Are metrics the bestrics?

“What’s your favorite telemetry signal” has been the last question of the Humans of OpenTelemetry series for the last few years. At KubeCon EU 2024 my answer to this was “profiling, because I think this is really closing a big gap that was missing in observability”. But, today, I found out that my answer has changed, and I am leaning more toward what Vijay Samuel gave as an answer: “I feel metrics are the most powerful signal!”

But, before you take all of this out of context (o11y pun intended): This does not mean that I don’t love all other signals, and that I no longer think that profiling is going to close an important gap. This is about making a point: metrics deserve a better reputation, they are awesome!

I came to this because I asked myself the following theoretical question:

If you had to give up on ONE signal entirely, which one would be the hardest to live without?

Giving up on any of the signals that we have today, would be painful without a doubt, but let’s go through them one by one:

Traces: we know that we can live without them, because we (as an industry) did for a long time. And, there is still software out there that’s not running with traces enabled. Without them, you can still do alerting and you can still do incident response, it’s just much harder, especially for problems that spread across services. Figuring out that your frontend is slow, because your database is jammed, will show up in two disconnected metrics, so eventually you will do the mental gymnastics to connect those two, even without traces.

Logs: most of them are already useless. A lot of logs are traces or metrics in disguise. If an error is thrown, we can attach this information as details to a span, and if an error is thrown 100 times, it’s something we can measure and put into a metric.

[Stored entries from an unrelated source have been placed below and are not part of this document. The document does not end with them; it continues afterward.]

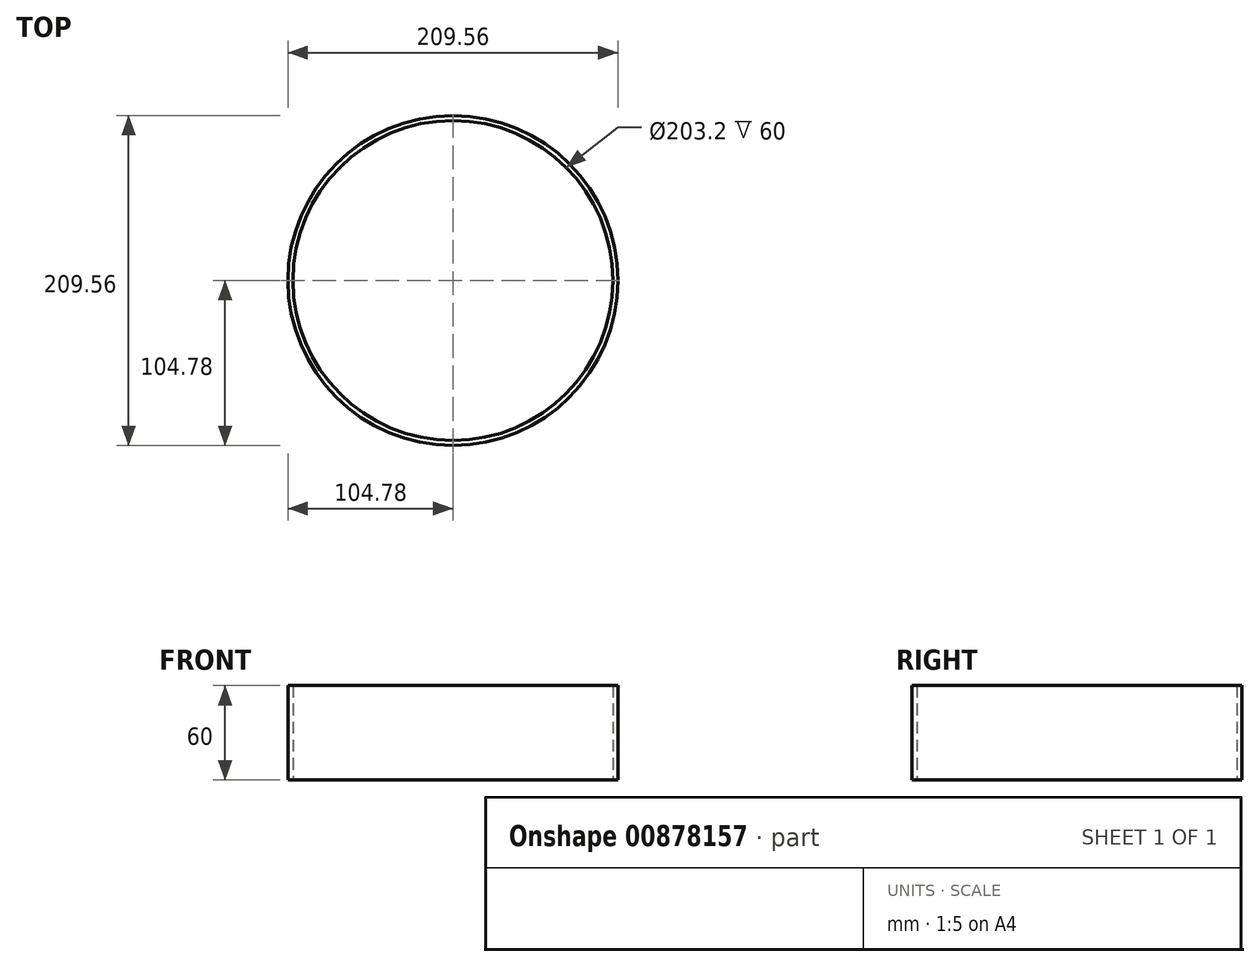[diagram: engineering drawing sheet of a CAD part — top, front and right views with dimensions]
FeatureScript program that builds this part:
annotation { "Feature Type Name" : "Feature", "Feature Type Description" : "" }
export const myFeature = defineFeature(function(context is Context, id is Id, definition is map)
    precondition{}
    {
        {
            var Q0;
            Q0=qCreatedBy(makeId("Top.planeOp"),FACE);
            var sketch = newSketch(context, id + "F0", { "sketchPlane" : qUnion([Q0])});
            skCircle(sketch, "E0", {"center": v(0, 0) * mm, "radius": 101.6 * mm});
            skCircle(sketch, "E1.0", {"center": v(0, 0) * mm, "radius": 104.78 * mm});
            skSolve(sketch);
        }
        {
            var Q0;
            Q0 = qSketchRegion(id + "F0", true);
            extrude(context, id + "F1", {"entities" : qUnion([Q0]), "depth" : 60 * mm, "offsetDistance" : 25.4 * mm, "symmetric" : true});
        }
    });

You can do alerting without logs, and you can do incident response without them, it’s maybe even an exercise worth doing: Find out how many logs you can do without.

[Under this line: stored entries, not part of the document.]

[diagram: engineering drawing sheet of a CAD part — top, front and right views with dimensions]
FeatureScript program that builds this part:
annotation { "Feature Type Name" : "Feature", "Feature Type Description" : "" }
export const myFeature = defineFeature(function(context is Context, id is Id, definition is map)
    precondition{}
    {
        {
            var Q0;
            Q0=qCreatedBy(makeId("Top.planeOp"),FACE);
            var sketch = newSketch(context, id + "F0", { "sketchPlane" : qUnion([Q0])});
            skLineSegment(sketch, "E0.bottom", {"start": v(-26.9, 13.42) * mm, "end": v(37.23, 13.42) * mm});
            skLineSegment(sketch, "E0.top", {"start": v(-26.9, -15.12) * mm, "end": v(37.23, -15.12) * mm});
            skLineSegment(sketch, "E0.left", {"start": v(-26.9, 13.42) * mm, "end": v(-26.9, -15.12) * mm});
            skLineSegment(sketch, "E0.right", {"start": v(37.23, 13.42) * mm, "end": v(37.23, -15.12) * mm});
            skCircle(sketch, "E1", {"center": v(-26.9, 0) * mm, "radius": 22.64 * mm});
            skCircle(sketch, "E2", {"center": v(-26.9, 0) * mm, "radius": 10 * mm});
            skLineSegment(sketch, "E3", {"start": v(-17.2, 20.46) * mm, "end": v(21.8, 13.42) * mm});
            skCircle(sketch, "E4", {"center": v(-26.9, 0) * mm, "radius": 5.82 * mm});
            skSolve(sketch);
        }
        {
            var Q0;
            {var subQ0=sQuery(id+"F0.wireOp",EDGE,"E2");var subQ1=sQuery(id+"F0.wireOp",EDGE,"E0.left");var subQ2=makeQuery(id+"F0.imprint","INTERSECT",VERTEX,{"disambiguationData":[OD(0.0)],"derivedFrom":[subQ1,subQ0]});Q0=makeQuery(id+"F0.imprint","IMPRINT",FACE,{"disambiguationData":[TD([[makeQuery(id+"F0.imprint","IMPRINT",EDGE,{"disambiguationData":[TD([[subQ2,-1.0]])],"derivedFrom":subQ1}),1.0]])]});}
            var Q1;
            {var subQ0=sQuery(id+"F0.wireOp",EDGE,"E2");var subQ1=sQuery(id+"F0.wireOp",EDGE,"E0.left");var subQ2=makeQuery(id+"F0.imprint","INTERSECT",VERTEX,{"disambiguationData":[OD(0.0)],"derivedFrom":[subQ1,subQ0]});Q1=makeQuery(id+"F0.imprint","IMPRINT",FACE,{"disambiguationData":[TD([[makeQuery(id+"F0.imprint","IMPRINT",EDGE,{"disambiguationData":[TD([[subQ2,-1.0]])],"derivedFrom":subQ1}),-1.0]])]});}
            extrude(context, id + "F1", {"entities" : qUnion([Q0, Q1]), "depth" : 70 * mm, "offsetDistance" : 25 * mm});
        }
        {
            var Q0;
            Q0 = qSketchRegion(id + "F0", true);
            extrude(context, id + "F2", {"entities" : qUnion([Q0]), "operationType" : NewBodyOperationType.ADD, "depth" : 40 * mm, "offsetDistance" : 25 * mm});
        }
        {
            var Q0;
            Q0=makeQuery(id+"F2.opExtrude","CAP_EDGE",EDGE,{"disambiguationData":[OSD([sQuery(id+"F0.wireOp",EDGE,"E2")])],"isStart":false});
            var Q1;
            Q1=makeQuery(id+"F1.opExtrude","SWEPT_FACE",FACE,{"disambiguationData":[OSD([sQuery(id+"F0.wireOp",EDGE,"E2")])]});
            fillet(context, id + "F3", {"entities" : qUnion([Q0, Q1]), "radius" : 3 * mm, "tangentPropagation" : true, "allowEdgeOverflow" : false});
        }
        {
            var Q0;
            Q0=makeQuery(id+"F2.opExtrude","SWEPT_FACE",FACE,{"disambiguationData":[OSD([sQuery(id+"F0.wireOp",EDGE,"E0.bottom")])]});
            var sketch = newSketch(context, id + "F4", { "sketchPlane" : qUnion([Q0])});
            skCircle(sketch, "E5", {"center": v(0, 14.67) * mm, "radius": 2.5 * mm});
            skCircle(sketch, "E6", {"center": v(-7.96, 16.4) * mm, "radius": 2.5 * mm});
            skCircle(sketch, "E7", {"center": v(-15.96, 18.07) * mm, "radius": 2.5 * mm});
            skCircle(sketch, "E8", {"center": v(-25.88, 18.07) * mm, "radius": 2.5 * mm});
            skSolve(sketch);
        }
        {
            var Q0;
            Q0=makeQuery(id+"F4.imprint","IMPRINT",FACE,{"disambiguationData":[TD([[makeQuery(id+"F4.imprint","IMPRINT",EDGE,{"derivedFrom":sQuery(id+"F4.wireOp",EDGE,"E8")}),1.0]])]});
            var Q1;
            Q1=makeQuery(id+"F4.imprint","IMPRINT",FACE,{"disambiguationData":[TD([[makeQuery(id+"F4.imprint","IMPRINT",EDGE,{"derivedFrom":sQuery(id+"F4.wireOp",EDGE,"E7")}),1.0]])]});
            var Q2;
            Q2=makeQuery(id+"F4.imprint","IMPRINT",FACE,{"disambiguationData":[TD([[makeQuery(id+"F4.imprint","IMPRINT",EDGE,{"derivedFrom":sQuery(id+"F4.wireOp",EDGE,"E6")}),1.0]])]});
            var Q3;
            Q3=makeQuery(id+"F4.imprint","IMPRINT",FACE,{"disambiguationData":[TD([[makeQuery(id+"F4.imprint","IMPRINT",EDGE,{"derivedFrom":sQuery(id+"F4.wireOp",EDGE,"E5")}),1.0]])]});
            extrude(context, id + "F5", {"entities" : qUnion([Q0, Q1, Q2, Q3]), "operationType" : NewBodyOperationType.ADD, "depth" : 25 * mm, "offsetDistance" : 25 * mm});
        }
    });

Metrics: we have a lot of useless metrics, and I spend a lot of time staring at dashboards full of metrics, thinking to myself: “this is useless”. Yet, without them, we can neither do alerting nor answer the questions around our incidents: for one, every reasonable alert is built on top of metrics. Or, do you want to have all your alerts be on one (1) single log or trace, like “alert me when the log line Error: ... shows up”, because if you want to be alerted on that log line to show up at least two (2) times, you need a metric! The same applies to finding answers during your incident response: if you don’t want to only chase the one log line or trace, you will take all your traces and logs and you aggregate them explicitly or implicitly to metrics: “5% of traces show this error” is a metric.

So, the answer to my question is “metrics”: giving up on metrics would be the hardest. But only having them is not great either. We need them all for good observability.

Metrics are not bestrics¹, but they deserve as much love and favoritism as the other signals do.

Hexagons are still bestagons: https://www.youtube.com/watch?v=thOifuHs6eY ↩︎